Juan de la Vega

Personal information
- Full name: Juan Alberto de la Vega Durand
- Date of birth: 10 March 1934 (age 92)
- Place of birth: Chorrillos (Lima), Peru
- Positions: Centre back; defensive midfielder;

Senior career*
- Years: Team / Apps / (Gls)
- ?–1957: Carlos Concha
- 1958: Mariscal Castilla
- 1959–1968: Alianza Lima
- 1969–1970: Octavio Espinosa

International career
- 1959–1968: Peru / 18 / (0)

= Juan de la Vega (footballer) =

Peruvian footballer (born 1934)

Juan Alberto de la Vega Durand (born 10 March 1934) is a Peruvian professional footballer who played as central back or defensive midfielder.

He is considered one of the idols of Alianza Lima, of which he was the captain in the 1960s

== Playing career ==
=== Club career ===
Juan de la Vega began his career in the Peruvian second division with Carlos Concha. In 1958, he transferred to Mariscal Castilla, where he made his debut in the first division.

However, he spent the majority of his career with Alianza Lima, notably winning three Peruvian championships in 1962, 1963, and 1965. He also played in three Copa Libertadores tournaments with the club in 1963, 1964, and 1966 (16 matches in total).

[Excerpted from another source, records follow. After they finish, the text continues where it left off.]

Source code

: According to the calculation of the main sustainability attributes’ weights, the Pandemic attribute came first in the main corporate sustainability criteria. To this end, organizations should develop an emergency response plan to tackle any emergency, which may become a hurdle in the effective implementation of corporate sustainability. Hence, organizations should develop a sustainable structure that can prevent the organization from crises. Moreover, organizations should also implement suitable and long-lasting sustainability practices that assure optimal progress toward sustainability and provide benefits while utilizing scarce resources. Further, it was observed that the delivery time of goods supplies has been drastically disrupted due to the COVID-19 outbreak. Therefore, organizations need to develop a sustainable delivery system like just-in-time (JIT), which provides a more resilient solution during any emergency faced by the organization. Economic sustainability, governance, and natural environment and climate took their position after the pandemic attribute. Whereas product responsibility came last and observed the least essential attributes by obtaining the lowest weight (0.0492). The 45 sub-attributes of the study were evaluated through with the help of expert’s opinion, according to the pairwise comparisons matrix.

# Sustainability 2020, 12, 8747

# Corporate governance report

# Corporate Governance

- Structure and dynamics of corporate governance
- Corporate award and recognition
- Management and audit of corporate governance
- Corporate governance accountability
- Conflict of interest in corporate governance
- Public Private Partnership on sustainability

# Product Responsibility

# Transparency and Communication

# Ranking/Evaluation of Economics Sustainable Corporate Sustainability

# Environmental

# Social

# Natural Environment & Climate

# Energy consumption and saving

He finished his career in 1970 with Octavio Espinosa of Ica.

=== International career ===
A Peruvian international, Juan de la Vega received 18 caps between 1959 and 1968 (scoring no goals). He notably participated in two South American championships: in 1959 in Argentina (six matches played) and in 1963 in Bolivia (five matches).